Para olvidarme, eso sí, del hombre ajeno a la historia, con esos
adornos que le pusieron los que querían escondernos su mensaje bajo dogmas
abstractos y al que he descubierto humano y real, condenado por su rechazo a la
opresión tanto del poder político como del religioso.

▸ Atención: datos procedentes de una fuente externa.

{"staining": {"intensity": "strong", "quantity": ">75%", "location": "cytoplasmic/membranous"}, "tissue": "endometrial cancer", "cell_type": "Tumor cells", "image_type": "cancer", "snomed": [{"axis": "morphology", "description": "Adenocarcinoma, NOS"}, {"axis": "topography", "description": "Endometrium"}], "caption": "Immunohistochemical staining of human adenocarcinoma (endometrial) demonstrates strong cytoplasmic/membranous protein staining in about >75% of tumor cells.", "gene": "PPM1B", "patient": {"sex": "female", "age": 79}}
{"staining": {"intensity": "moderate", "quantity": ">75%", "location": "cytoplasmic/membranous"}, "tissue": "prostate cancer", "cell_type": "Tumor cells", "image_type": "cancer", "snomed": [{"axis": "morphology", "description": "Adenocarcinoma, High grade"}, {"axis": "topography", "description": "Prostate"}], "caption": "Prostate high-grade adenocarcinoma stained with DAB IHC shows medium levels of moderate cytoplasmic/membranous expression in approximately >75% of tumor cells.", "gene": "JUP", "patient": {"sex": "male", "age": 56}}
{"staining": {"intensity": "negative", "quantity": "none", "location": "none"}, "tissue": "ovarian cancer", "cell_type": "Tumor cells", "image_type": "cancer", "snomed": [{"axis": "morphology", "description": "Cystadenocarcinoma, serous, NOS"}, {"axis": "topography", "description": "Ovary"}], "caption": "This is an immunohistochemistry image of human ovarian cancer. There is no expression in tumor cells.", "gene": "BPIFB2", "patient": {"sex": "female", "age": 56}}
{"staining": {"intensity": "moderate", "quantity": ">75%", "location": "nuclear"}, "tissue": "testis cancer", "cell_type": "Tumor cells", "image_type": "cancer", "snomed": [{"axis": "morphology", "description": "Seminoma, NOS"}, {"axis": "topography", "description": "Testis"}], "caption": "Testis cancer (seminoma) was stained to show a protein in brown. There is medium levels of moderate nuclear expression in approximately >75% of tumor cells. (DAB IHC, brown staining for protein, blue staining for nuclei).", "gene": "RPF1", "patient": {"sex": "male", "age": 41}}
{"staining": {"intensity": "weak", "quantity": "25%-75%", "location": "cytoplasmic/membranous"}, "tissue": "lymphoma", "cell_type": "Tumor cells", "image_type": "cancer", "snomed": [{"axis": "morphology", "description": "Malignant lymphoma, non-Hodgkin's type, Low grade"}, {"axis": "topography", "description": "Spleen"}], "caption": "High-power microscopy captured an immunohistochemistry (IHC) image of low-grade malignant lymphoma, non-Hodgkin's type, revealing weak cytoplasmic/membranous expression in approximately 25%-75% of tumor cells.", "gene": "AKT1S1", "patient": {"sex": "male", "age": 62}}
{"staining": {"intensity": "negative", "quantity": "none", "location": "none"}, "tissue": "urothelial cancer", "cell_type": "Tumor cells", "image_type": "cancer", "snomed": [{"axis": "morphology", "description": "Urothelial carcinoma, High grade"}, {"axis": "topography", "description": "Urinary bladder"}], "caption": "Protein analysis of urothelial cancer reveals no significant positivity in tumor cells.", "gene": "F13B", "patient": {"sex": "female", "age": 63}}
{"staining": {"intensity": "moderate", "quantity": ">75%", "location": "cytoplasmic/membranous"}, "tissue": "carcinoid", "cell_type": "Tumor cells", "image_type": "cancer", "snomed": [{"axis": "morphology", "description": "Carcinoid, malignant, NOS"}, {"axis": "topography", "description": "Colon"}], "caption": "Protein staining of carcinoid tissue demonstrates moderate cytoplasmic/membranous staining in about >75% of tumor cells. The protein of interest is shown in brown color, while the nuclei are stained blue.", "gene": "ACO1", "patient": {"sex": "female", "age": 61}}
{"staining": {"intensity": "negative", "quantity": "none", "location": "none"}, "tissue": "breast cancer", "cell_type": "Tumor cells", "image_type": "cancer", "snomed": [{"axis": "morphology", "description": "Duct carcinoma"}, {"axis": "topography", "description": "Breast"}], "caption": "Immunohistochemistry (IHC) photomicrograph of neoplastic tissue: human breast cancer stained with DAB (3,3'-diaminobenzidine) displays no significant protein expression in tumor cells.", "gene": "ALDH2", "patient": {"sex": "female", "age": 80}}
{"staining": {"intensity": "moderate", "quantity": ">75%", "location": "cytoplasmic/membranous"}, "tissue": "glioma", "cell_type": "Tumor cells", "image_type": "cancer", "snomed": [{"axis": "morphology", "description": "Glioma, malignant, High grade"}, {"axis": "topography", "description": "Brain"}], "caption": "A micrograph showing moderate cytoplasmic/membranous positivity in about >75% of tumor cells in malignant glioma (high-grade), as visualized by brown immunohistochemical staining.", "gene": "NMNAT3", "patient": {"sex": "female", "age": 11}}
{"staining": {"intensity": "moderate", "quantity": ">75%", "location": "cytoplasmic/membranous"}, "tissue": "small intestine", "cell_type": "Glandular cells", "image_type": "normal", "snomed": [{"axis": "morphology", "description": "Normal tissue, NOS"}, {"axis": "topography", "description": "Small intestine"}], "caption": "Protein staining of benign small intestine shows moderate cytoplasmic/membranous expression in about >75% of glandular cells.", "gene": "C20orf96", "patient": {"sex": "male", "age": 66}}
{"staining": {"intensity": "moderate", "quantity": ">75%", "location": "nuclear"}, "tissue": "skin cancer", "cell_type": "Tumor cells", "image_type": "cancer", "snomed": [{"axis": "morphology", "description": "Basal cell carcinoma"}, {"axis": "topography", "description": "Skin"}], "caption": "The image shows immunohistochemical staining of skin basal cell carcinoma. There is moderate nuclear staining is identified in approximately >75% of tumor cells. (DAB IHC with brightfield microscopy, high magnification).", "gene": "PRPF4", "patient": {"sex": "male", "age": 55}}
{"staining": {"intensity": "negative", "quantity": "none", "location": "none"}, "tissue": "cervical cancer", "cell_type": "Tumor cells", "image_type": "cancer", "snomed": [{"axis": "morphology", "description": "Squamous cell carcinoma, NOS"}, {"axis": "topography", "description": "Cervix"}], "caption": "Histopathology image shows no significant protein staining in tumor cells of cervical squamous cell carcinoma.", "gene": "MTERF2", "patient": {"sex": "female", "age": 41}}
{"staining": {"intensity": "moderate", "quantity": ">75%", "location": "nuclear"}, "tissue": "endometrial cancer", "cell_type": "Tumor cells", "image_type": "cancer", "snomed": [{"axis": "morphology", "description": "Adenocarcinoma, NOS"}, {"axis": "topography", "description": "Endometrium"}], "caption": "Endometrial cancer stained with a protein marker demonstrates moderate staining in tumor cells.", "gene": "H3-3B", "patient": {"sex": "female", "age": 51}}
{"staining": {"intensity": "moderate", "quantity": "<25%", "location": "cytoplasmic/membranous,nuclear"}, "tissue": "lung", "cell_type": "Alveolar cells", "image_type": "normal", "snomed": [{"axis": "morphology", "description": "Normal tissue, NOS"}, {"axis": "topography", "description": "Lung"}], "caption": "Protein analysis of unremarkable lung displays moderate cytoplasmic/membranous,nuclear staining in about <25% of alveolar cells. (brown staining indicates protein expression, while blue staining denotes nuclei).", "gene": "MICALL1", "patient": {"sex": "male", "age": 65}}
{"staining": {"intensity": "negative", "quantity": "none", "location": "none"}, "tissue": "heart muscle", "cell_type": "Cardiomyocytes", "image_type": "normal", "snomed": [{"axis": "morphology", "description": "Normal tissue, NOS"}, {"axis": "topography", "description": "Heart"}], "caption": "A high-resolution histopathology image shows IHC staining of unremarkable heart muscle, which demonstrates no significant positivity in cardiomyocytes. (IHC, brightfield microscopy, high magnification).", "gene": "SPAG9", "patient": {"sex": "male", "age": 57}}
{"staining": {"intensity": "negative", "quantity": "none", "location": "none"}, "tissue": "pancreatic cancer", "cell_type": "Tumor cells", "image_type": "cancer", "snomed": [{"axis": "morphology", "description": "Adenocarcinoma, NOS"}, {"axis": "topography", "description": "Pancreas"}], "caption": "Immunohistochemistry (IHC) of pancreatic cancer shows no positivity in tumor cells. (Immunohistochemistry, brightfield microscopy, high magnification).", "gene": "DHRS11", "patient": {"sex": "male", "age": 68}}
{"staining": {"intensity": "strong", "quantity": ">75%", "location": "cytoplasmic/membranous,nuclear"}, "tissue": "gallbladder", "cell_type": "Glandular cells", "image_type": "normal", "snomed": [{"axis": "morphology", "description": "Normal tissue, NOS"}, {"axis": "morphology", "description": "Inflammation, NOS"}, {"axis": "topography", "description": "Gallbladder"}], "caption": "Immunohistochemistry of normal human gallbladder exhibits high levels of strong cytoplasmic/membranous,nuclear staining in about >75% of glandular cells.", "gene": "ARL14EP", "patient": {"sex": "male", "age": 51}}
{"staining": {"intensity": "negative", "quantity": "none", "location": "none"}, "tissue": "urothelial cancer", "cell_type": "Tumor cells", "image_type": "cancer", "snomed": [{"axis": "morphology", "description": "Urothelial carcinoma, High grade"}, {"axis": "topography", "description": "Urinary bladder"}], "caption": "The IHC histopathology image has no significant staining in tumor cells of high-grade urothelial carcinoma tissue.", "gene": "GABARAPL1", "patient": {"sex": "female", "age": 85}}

Para no olvidarme de que la tierra y sus
bienes son cosas comunes, de todos, que no debemos apropiarnos ni conquistar. Y
repetir con Stiglitz que me parece terriblemente
injusto que en un mundo con tanta riqueza y abundancia haya tanta gente que
vive con pobreza.
Y que hay que humanizar el derecho y la justicia
penal porque la “justicia social” debe anteponerse a la “justicia legal”.
Que
nuestro ”espacio liberado”, como le denomina una compañera, no puede olvidarse del
forastero, del huérfano, de la viuda, de reconocer al otro, para que nunca se
convierta, como tantos otros, en “cueva de ladrones”.
Para
no olvidar que, como dijo Javier Baeza, hemos de reclamar la memoria y
denunciar que no se puede construir una nueva Europa sin acoger a los que
vienen, a quienes hemos esquilmado también en África.
Para
recordar que este sistema ha quitado del centro a la persona y ha colocado en
su sitio al “dios dinero” con su sumo sacerdote , el mercado, que exige
continuos sacrificios y que nunca se sacia.
Para
no olvidar, en fin, lo que aprendí desde joven aquí, que es que a los crucificados
de hoy día es a quienes hemos de bajar de la cruz.